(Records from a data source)
════════

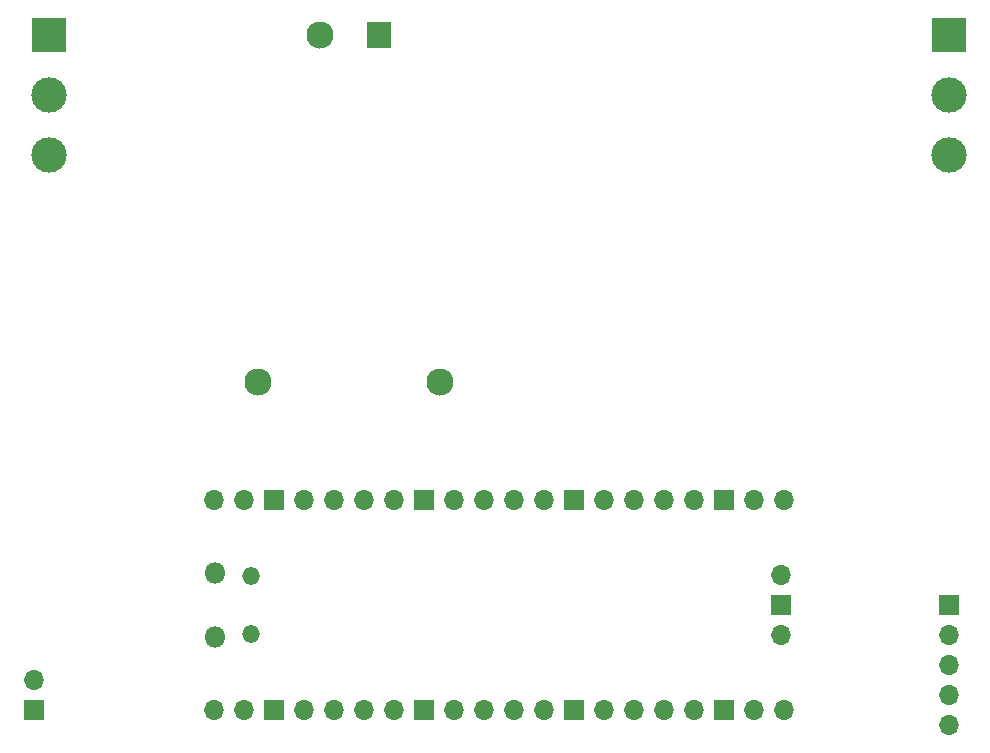
<source format=gbs>
G04 #@! TF.GenerationSoftware,KiCad,Pcbnew,(6.0.0)*
G04 #@! TF.CreationDate,2022-05-18T17:51:48+02:00*
G04 #@! TF.ProjectId,prototype-3,70726f74-6f74-4797-9065-2d332e6b6963,rev?*
G04 #@! TF.SameCoordinates,Original*
G04 #@! TF.FileFunction,Soldermask,Bot*
G04 #@! TF.FilePolarity,Negative*
%FSLAX46Y46*%
G04 Gerber Fmt 4.6, Leading zero omitted, Abs format (unit mm)*
G04 Created by KiCad (PCBNEW (6.0.0)) date 2022-05-18 17:51:48*
%MOMM*%
%LPD*%
G01*
G04 APERTURE LIST*
%ADD10R,3.000000X3.000000*%
%ADD11C,3.000000*%
%ADD12R,1.700000X1.700000*%
%ADD13O,1.700000X1.700000*%
%ADD14O,1.800000X1.800000*%
%ADD15O,1.500000X1.500000*%
%ADD16R,2.000000X2.300000*%
%ADD17C,2.300000*%
G04 APERTURE END LIST*
D10*
X111760000Y-55880000D03*
D11*
X111760000Y-60960000D03*
X111760000Y-66040000D03*
D12*
X110490000Y-113030000D03*
D13*
X110490000Y-110490000D03*
D14*
X125860000Y-106865000D03*
X125860000Y-101415000D03*
D15*
X128890000Y-106565000D03*
X128890000Y-101715000D03*
D13*
X125730000Y-113030000D03*
X128270000Y-113030000D03*
D12*
X130810000Y-113030000D03*
D13*
X133350000Y-113030000D03*
X135890000Y-113030000D03*
X138430000Y-113030000D03*
X140970000Y-113030000D03*
D12*
X143510000Y-113030000D03*
D13*
X146050000Y-113030000D03*
X148590000Y-113030000D03*
X151130000Y-113030000D03*
X153670000Y-113030000D03*
D12*
X156210000Y-113030000D03*
D13*
X158750000Y-113030000D03*
X161290000Y-113030000D03*
X163830000Y-113030000D03*
X166370000Y-113030000D03*
D12*
X168910000Y-113030000D03*
D13*
X171450000Y-113030000D03*
X173990000Y-113030000D03*
X173990000Y-95250000D03*
X171450000Y-95250000D03*
D12*
X168910000Y-95250000D03*
D13*
X166370000Y-95250000D03*
X163830000Y-95250000D03*
X161290000Y-95250000D03*
X158750000Y-95250000D03*
D12*
X156210000Y-95250000D03*
D13*
X153670000Y-95250000D03*
X151130000Y-95250000D03*
X148590000Y-95250000D03*
X146050000Y-95250000D03*
D12*
X143510000Y-95250000D03*
D13*
X140970000Y-95250000D03*
X138430000Y-95250000D03*
X135890000Y-95250000D03*
X133350000Y-95250000D03*
D12*
X130810000Y-95250000D03*
D13*
X128270000Y-95250000D03*
X125730000Y-95250000D03*
X173760000Y-106680000D03*
D12*
X173760000Y-104140000D03*
D13*
X173760000Y-101600000D03*
D10*
X187960000Y-55880000D03*
D11*
X187960000Y-60960000D03*
X187960000Y-66040000D03*
D12*
X187960000Y-104140000D03*
D13*
X187960000Y-106680000D03*
X187960000Y-109220000D03*
X187960000Y-111760000D03*
X187960000Y-114300000D03*
D16*
X139700000Y-55880000D03*
D17*
X134700000Y-55880000D03*
X144900000Y-85280000D03*
X129500000Y-85280000D03*
M02*

</source>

════════

▶ _WORK INSTRUCTIONS_
An exact copy of the entries above is required, with the pictures left out.

▶ _RESPONSE TO THIS TASK_
<source format=gbs>
G04 #@! TF.GenerationSoftware,KiCad,Pcbnew,(6.0.0)*
G04 #@! TF.CreationDate,2022-05-18T17:51:48+02:00*
G04 #@! TF.ProjectId,prototype-3,70726f74-6f74-4797-9065-2d332e6b6963,rev?*
G04 #@! TF.SameCoordinates,Original*
G04 #@! TF.FileFunction,Soldermask,Bot*
G04 #@! TF.FilePolarity,Negative*
%FSLAX46Y46*%
G04 Gerber Fmt 4.6, Leading zero omitted, Abs format (unit mm)*
G04 Created by KiCad (PCBNEW (6.0.0)) date 2022-05-18 17:51:48*
%MOMM*%
%LPD*%
G01*
G04 APERTURE LIST*
%ADD10R,3.000000X3.000000*%
%ADD11C,3.000000*%
%ADD12R,1.700000X1.700000*%
%ADD13O,1.700000X1.700000*%
%ADD14O,1.800000X1.800000*%
%ADD15O,1.500000X1.500000*%
%ADD16R,2.000000X2.300000*%
%ADD17C,2.300000*%
G04 APERTURE END LIST*
D10*
X111760000Y-55880000D03*
D11*
X111760000Y-60960000D03*
X111760000Y-66040000D03*
D12*
X110490000Y-113030000D03*
D13*
X110490000Y-110490000D03*
D14*
X125860000Y-106865000D03*
X125860000Y-101415000D03*
D15*
X128890000Y-106565000D03*
X128890000Y-101715000D03*
D13*
X125730000Y-113030000D03*
X128270000Y-113030000D03*
D12*
X130810000Y-113030000D03*
D13*
X133350000Y-113030000D03*
X135890000Y-113030000D03*
X138430000Y-113030000D03*
X140970000Y-113030000D03*
D12*
X143510000Y-113030000D03*
D13*
X146050000Y-113030000D03*
X148590000Y-113030000D03*
X151130000Y-113030000D03*
X153670000Y-113030000D03*
D12*
X156210000Y-113030000D03*
D13*
X158750000Y-113030000D03*
X161290000Y-113030000D03*
X163830000Y-113030000D03*
X166370000Y-113030000D03*
D12*
X168910000Y-113030000D03*
D13*
X171450000Y-113030000D03*
X173990000Y-113030000D03*
X173990000Y-95250000D03*
X171450000Y-95250000D03*
D12*
X168910000Y-95250000D03*
D13*
X166370000Y-95250000D03*
X163830000Y-95250000D03*
X161290000Y-95250000D03*
X158750000Y-95250000D03*
D12*
X156210000Y-95250000D03*
D13*
X153670000Y-95250000D03*
X151130000Y-95250000D03*
X148590000Y-95250000D03*
X146050000Y-95250000D03*
D12*
X143510000Y-95250000D03*
D13*
X140970000Y-95250000D03*
X138430000Y-95250000D03*
X135890000Y-95250000D03*
X133350000Y-95250000D03*
D12*
X130810000Y-95250000D03*
D13*
X128270000Y-95250000D03*
X125730000Y-95250000D03*
X173760000Y-106680000D03*
D12*
X173760000Y-104140000D03*
D13*
X173760000Y-101600000D03*
D10*
X187960000Y-55880000D03*
D11*
X187960000Y-60960000D03*
X187960000Y-66040000D03*
D12*
X187960000Y-104140000D03*
D13*
X187960000Y-106680000D03*
X187960000Y-109220000D03*
X187960000Y-111760000D03*
X187960000Y-114300000D03*
D16*
X139700000Y-55880000D03*
D17*
X134700000Y-55880000D03*
X144900000Y-85280000D03*
X129500000Y-85280000D03*
M02*

</source>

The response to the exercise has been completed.